I get all the good jobs…

Click to enlarge... If you dare!
A few weeks ago, they were doing this story for the Inside Cover with a comparison of how Tony Abbott would look without the "love velcro", as a co-worker put it. From what I heard, Abbott participated in some sort of 14-hour Iron Man event, in a stripey banana hammock. Yes, banana hammock. I've never had a chance to use that phrase in conversation before. Anyway, this was then put to a readers vote.

Because none of the other designers felt like spending a few days being forced to stare at the Opposition Leaders junk while photoshopping the carpet off of his chest/stomach between other jobs, the task was bestowed on me.
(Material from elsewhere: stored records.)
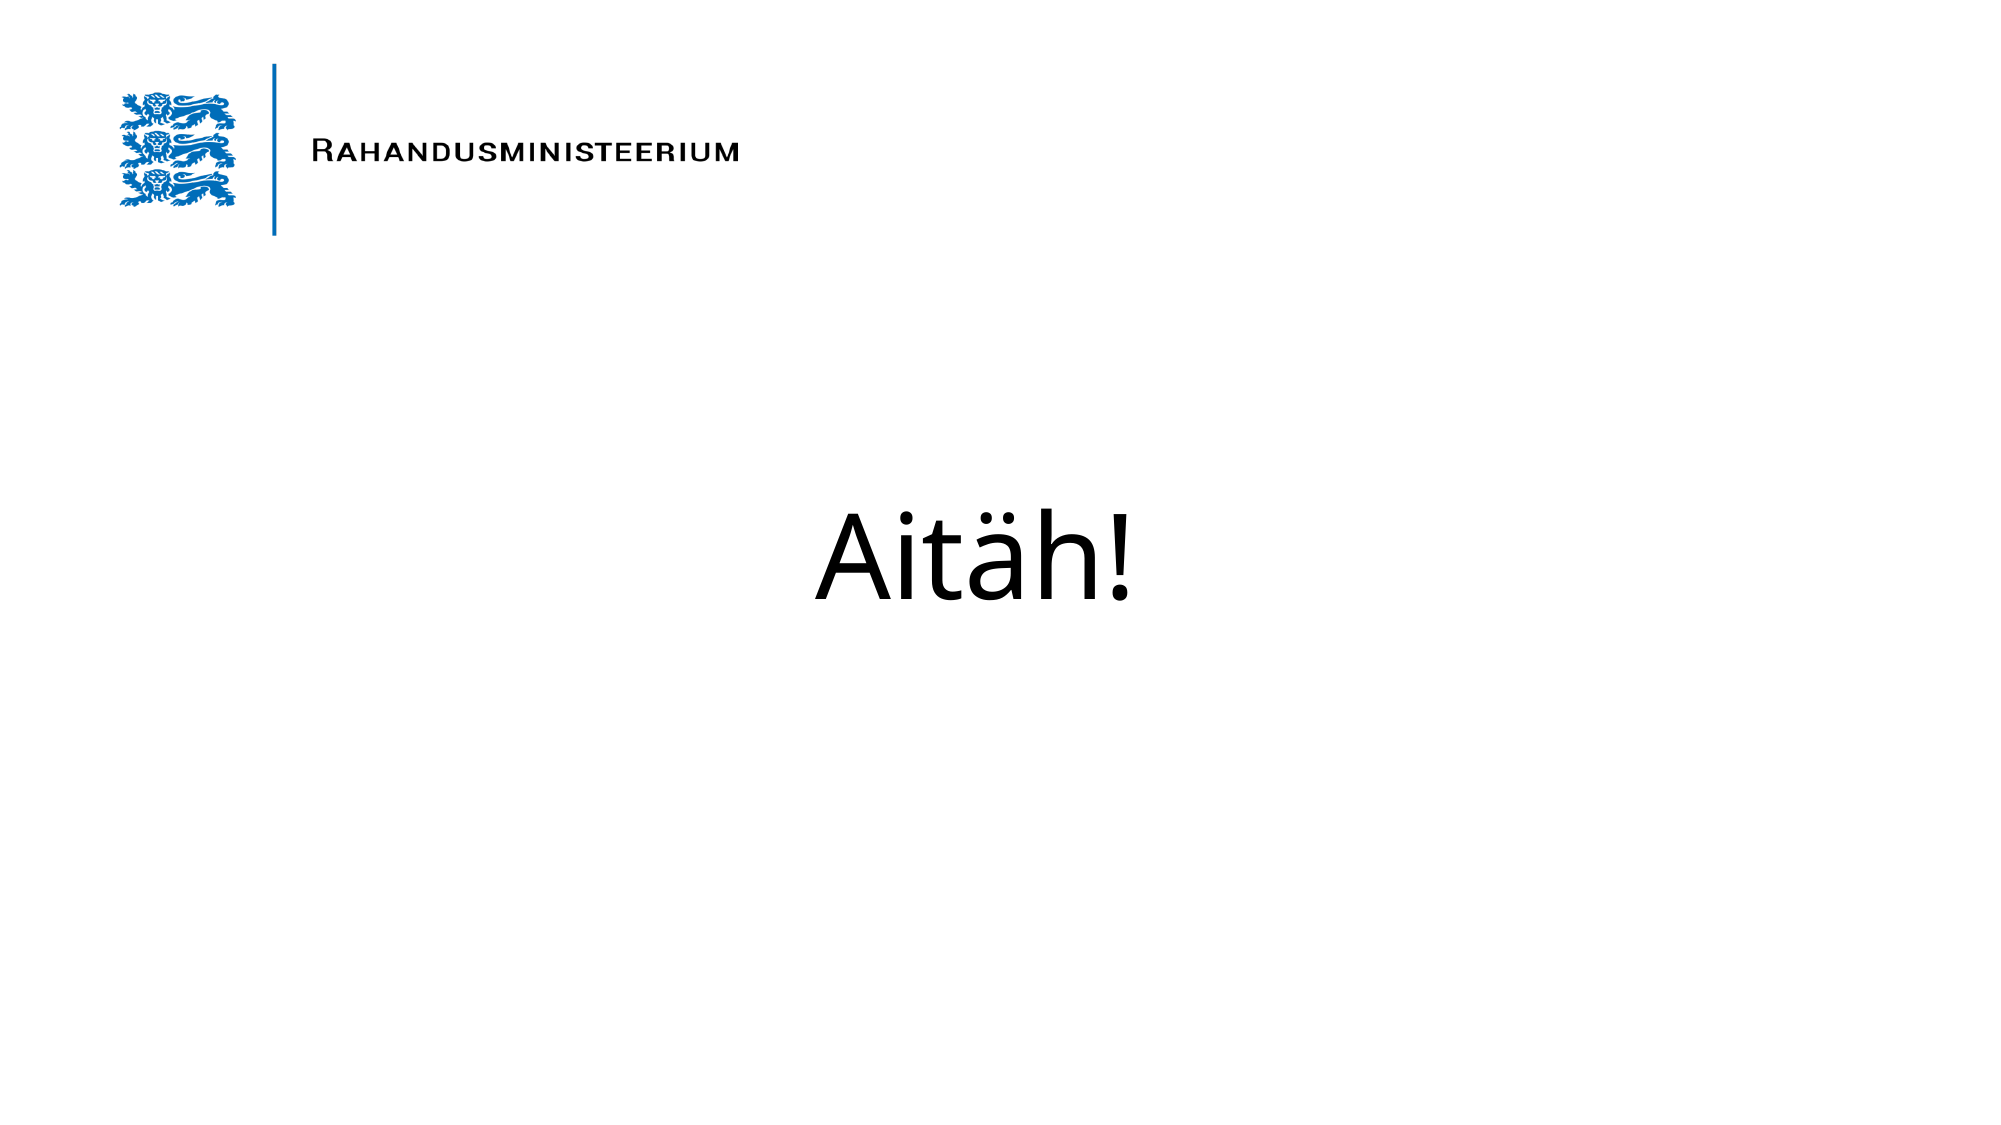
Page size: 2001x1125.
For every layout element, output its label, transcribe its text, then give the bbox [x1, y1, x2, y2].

picture [81, 35, 852, 264]
title Aitäh! [0, 482, 1152, 758]
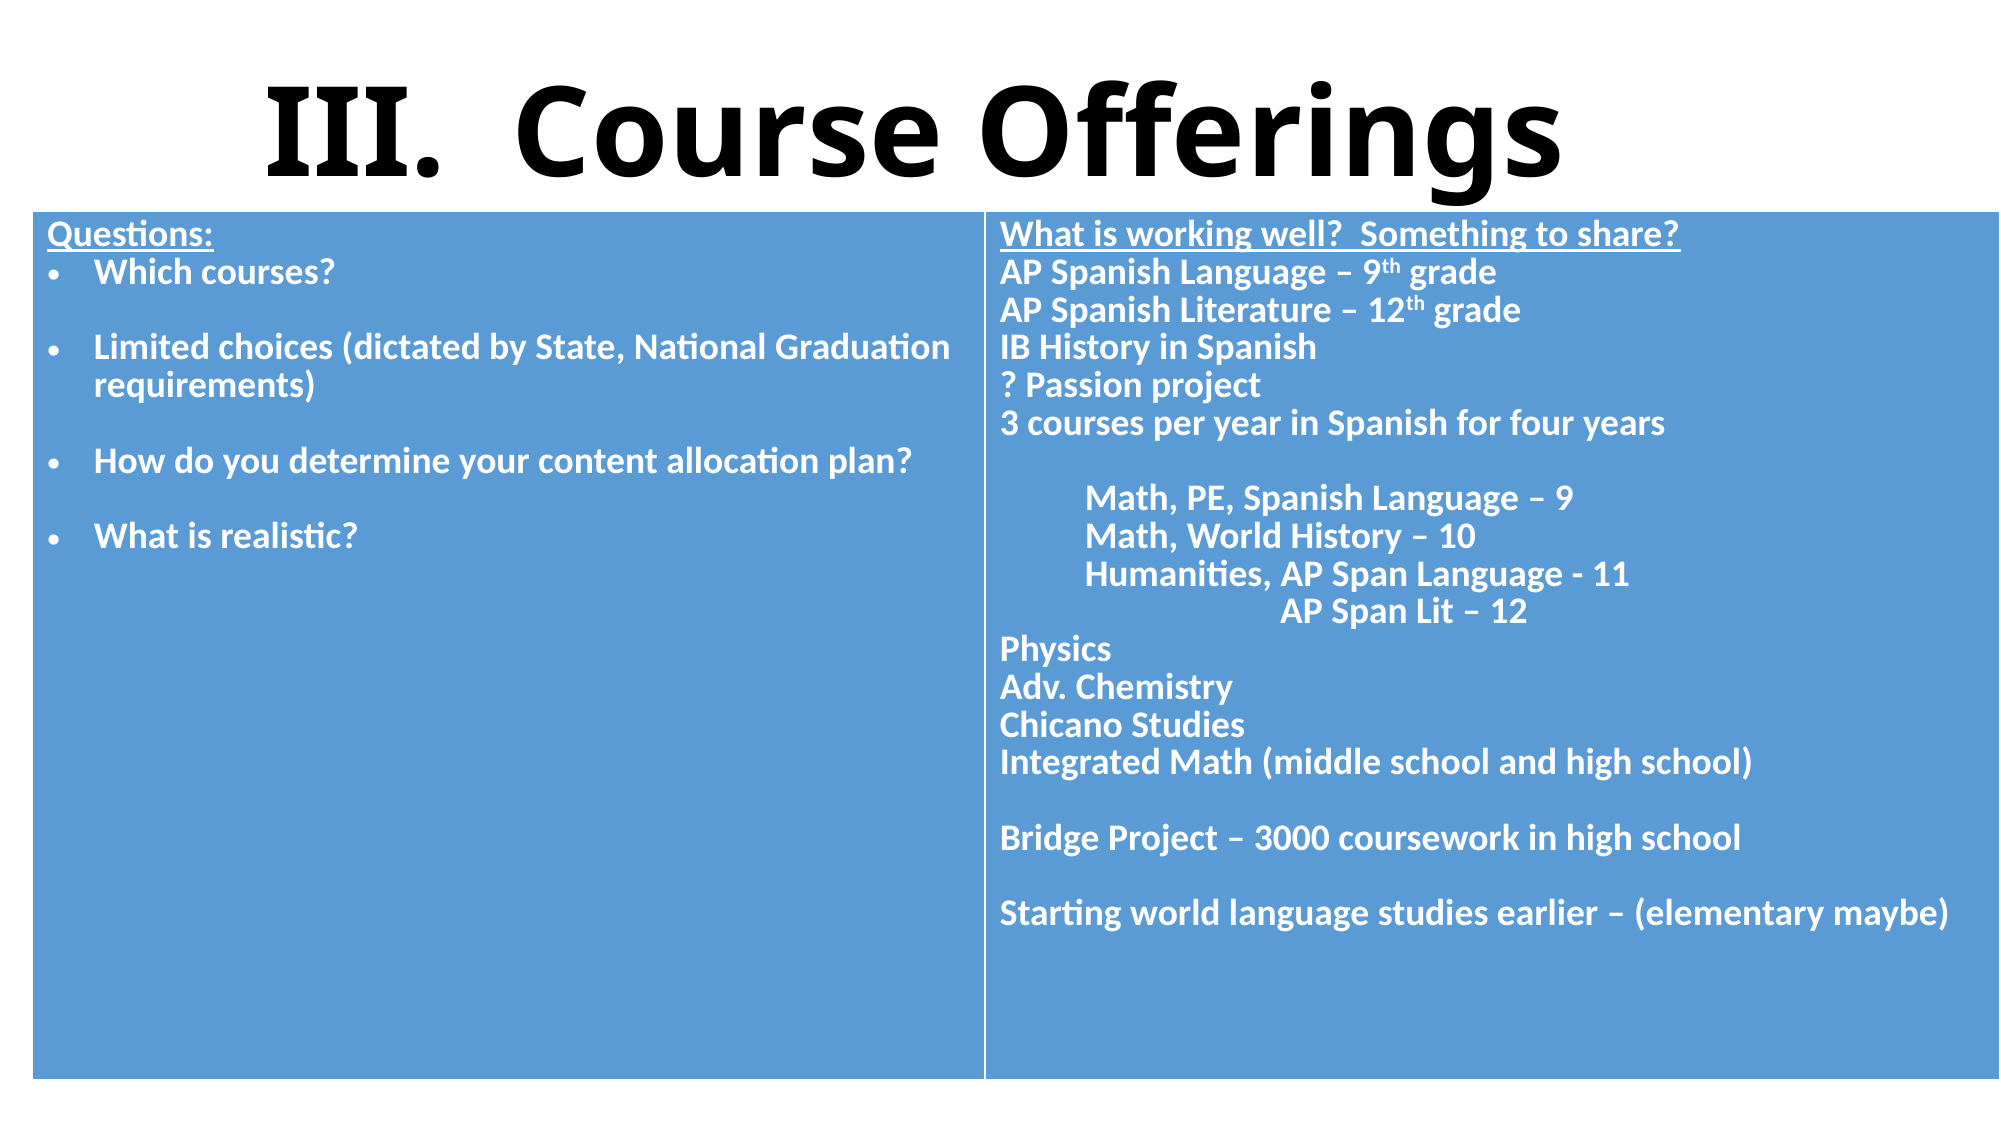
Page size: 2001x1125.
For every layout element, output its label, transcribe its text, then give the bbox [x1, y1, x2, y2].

table_header What is working well? Something to share? AP Spanish Language – 9th grade AP Spanish Literature – 12th grade IB History in Spanish ? Passion project 3 courses per year in Spanish for four years Math, PE, Spanish Language – 9 Math, World History – 10 Humanities, AP Span Language - 11 AP Span Lit – 12 Physics Adv. Chemistry Chicano Studies Integrated Math (middle school and high school) Bridge Project – 3000 coursework in high school Starting world language studies earlier – (elementary maybe) [986, 212, 1999, 1079]
table_header Questions: Which courses? Limited choices (dictated by State, National Graduation requirements) How do you determine your content allocation plan? What is realistic? [33, 212, 984, 1079]
title III. Course Offerings [249, 28, 1750, 210]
I had to use Ian Thorpe's nipple from another picture, because the fur in that region was too dense (and I even rotated it so the shadow went in the right direction). I also cloned the water-droplet texture from a section of his shoulder, to put across his chest/stomach, to make it look more realistic. But when it went to print, you couldn't really see the finer details because of the stock we print on. I'm just glad I didn't have to remove his leg hair!

We do some pretty weird shit from time to time, and the public actually preferred him with the fur. I've lost faith in democracy as a result! Plus I have this image burned into my brain forever... @_@

1 comment:

  1. I just realised this would seem rather odd if people don't know I'm a graphic designer at The West Australian, and I don't normally do this sort of photoshop work for the paper. Normally it's lots of tables, business graphs and sport stuff.